Posterior and posteromedial KCDs were shorter in neutral than in 3° or 6° varus. In addition, increases in KCDs from neutral to 3° or 6° varus were significantly larger in the extramedullary group than in the intramedullary group. Regarding component coverage, the extramedullary group had significantly larger over-coverage than in the intramedullary group when the tibial component was set in a neutral position. Furthermore, in the extramedullary group, the amount of over-coverage was significantly larger in neutral alignment compared with 3° and 6° varus. Implantation in slight varus alignment seems to provide an advantage for the surgeon because of increased bony support under the tibial tray and achieving adequate component coverage, especially for patients with overhanging medial plateaus who are at high risk of posterior tibial cortical damage. The benefits of a slight varus alignment of the tibial component on joint line preservation, natural knee kinematics and better clinical outcomes have been reported15,16,27. The optimal target should therefore be slight varus alignment instead of placement perpendicular to the mechanical axis, especially in patients with medial overhanging tibias. However, the traditional extramedullary alignment resection guide was designed to cut perpendicular to the mechanical axis, so it is difficult to cut the proximal tibia accurately in a slight varus alignment without navigation or patient-specific instrumentation. Hiranaka et al. developed a new slidable fixator instead of the standard fixator to set the extramedullary rod on the leg. This enables an intentional varus tibial cut for OUKA28. This technique could be a simple and useful alternative means of obtaining an intentional varus tibial cut in OUKA.

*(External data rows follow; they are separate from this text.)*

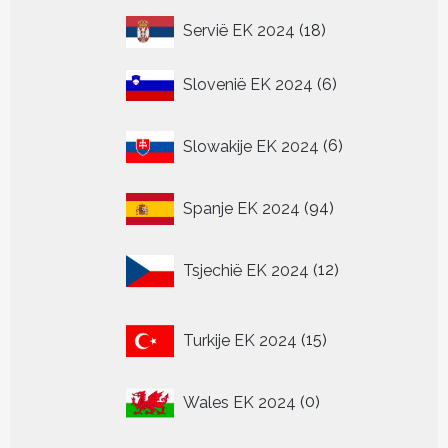
18
Servië EK 2024
18
producten
6
Slovenië EK 2024
6
producten
6
Slowakije EK 2024
6
producten
94
Spanje EK 2024
94
producten
12
Tsjechië EK 2024
12
producten
15
Turkije EK 2024
15
producten
0
Wales EK 2024
0
producten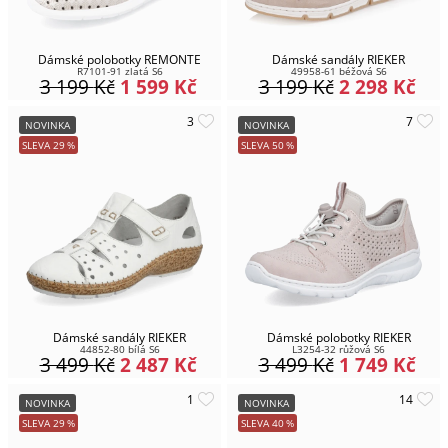
Dámské polobotky REMONTE
Dámské sandály RIEKER
R7101-91 zlatá S6
49958-61 béžová S6
3 199
Kč
1 599
Kč
3 199
Kč
2 298
Kč
NOVINKA
NOVINKA
SLEVA
29
%
SLEVA
50
%
Dámské sandály RIEKER
Dámské polobotky RIEKER
44852-80 bílá S6
L3254-32 růžová S6
3 499
Kč
2 487
Kč
3 499
Kč
1 749
Kč
NOVINKA
NOVINKA
SLEVA
29
%
SLEVA
40
%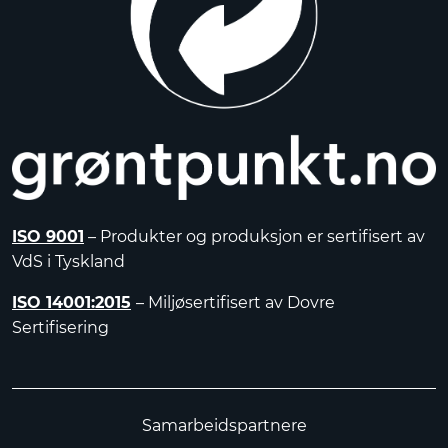
ISO 9001
– Produkter og produksjon er sertifisert av
VdS i Tyskland
ISO 14001:2015
– Miljøsertifisert av Dovre
Sertifisering
Samarbeidspartnere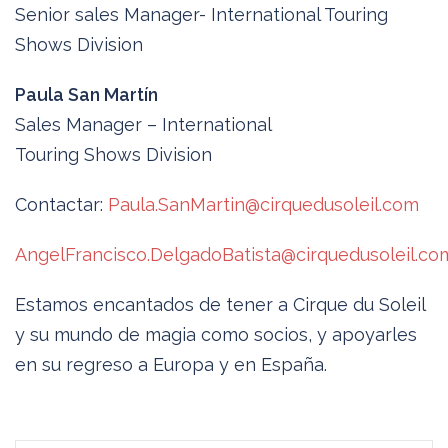
Senior sales Manager- International Touring
Shows Division
Paula San Martín
Sales Manager – International
Touring Shows Division
Contactar:
Paula.SanMartin@cirquedusoleil.com
AngelFrancisco.DelgadoBatista@cirquedusoleil.co
Estamos encantados de tener a Cirque du Soleil
y su mundo de magia como socios, y apoyarles
en su regreso a Europa y en España.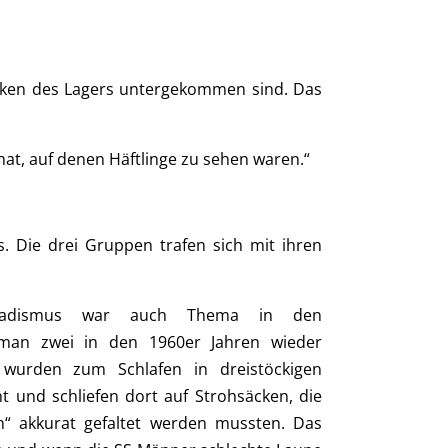
acken des Lagers untergekommen sind. Das
hat, auf denen Häftlinge zu sehen waren.“
Die drei Gruppen trafen sich mit ihren
 Sadismus war auch Thema in den
 man zwei in den 1960er Jahren wieder
wurden zum Schlafen in dreistöckigen
 und schliefen dort auf Strohsäcken, die
“ akkurat gefaltet werden mussten. Das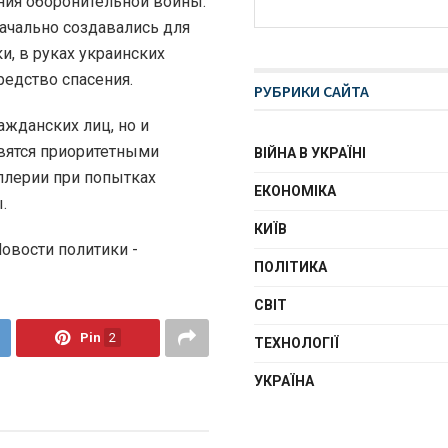
ния оборонительной войны.
ачально создавались для
и, в руках украинских
едство спасения.
РУБРИКИ САЙТА
ажданских лиц, но и
вятся приоритетными
ВІЙНА В УКРАЇНІ
ллерии при попытках
ЕКОНОМІКА
.
КИЇВ
Новости политики -
ПОЛІТИКА
СВІТ
Pin
2
ТЕХНОЛОГІЇ
УКРАЇНА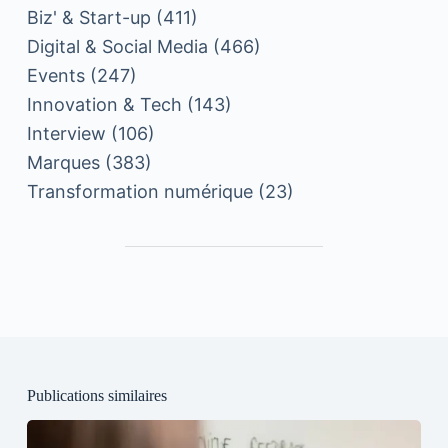
Biz' & Start-up
(411)
Digital & Social Media
(466)
Events
(247)
Innovation & Tech
(143)
Interview
(106)
Marques
(383)
Transformation numérique
(23)
Publications similaires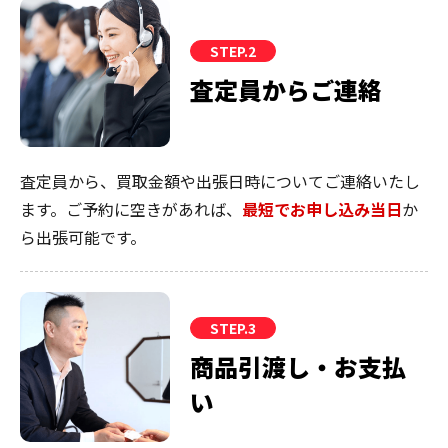
STEP.2
査定員からご連絡
査定員から、買取金額や出張日時についてご連絡いたし
ます。ご予約に空きがあれば、
最短でお申し込み当日
か
ら出張可能です。
STEP.3
商品引渡し・お支払
い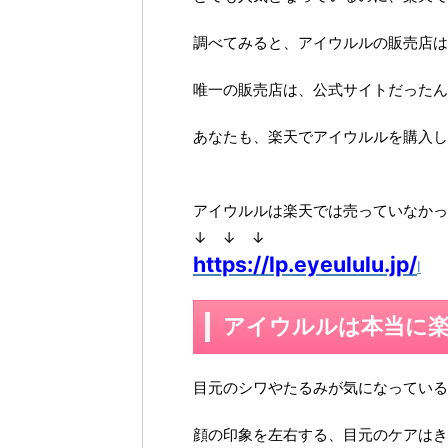
調べてみると、アイウルルの販売店は
唯一の販売店は、公式サイトだったん
あなたも、楽天でアイウルルを購入し
アイウルルは楽天では売っていなかっ
↓ ↓ ↓
https://lp.eyeululu.jp/
l
アイウルルは本当に
目元のシワやたるみが気になっている
顔の印象を左右する、目元のケアはき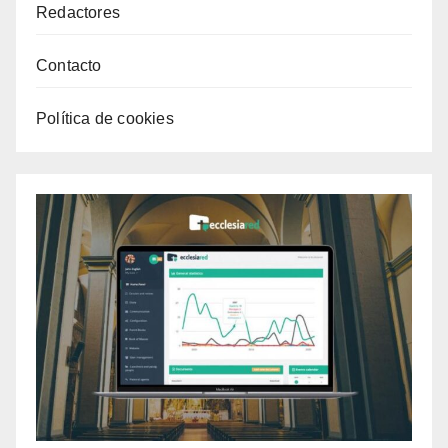
Redactores
Contacto
Política de cookies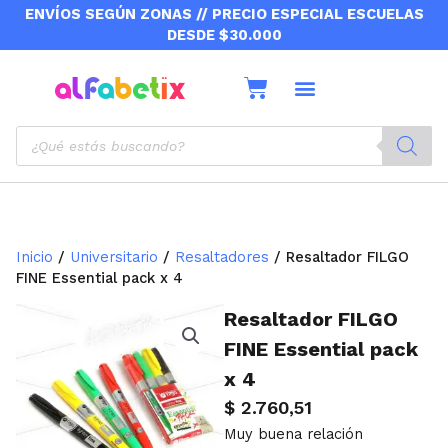
Ir
ENVÍOS SEGÚN ZONAS // PRECIO ESPECIAL ESCUELAS
al
DESDE $30.000
contenido
Cart
Sobre nosotros
Envíos y retiros
Products
search
Inicio
/
Universitario
/
Resaltadores
/ Resaltador FILGO
FINE Essential pack x 4
Resaltador FILGO
FINE Essential pack
x 4
$
2.760,51
Muy buena relación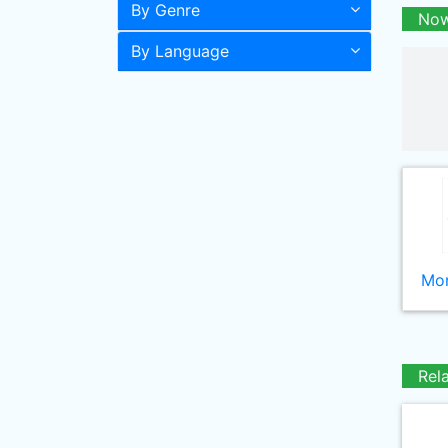
By Genre
Now
By Language
Mor
Rel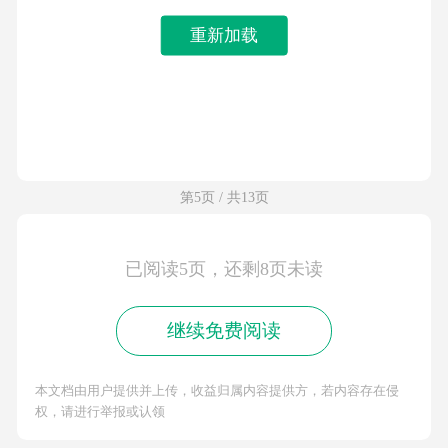
重新加载
第5页 / 共13页
已阅读5页，还剩8页未读
继续免费阅读
本文档由用户提供并上传，收益归属内容提供方，若内容存在侵
权，请进行举报或认领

This study has a number of limitations. First, due to the nature of this simulation study, actual postoperative cases were not examined. Such cases should be examined to seek the direct association of coronal alignment, shorter KCDs and postoperative fractures and to check that varus implantation is not a trade-off for inferior long-term implant survival. Nevertheless, the primary purpose of this study was to investigate the effect of the varus/valgus alignment of the tibial component on the KCD and bony coverage. A simulation study adjusts for confounders (component positions in sagittal and axial plane) influencing the KCD and bony coverage, which could not be adjusted for in actual postoperative cases. A second limitation of this study is that tibial component size is often chosen based on the AP diameter of the tibial cut surface, however in this study tibial component is chosen to minimize the medial side overhang, since the association of medial overhang with poor clinical outcome and postoperative pain have been reported29. This difference in size selection may lead to different results. Finally, our study population was limited to Japanese patients undergoing UKA. Differences in the shape of the tibia have been reported in differing ethnicities30,31. As tibial fracture is substantially common in Japan, however, the information might be important in Japanese patients and maybe in other Asian ethnicities with frequently reported overhanging medial tibial plateau.

Conclusions

In OUKA, varus implantation increased the KCD and this may decrease the risk of fracture, even in knees with overhanging medial condyle. By contrast, the KCD is shortened by valgus alignment of the tibial component, which increases over-coverage, so this alignment should be avoided.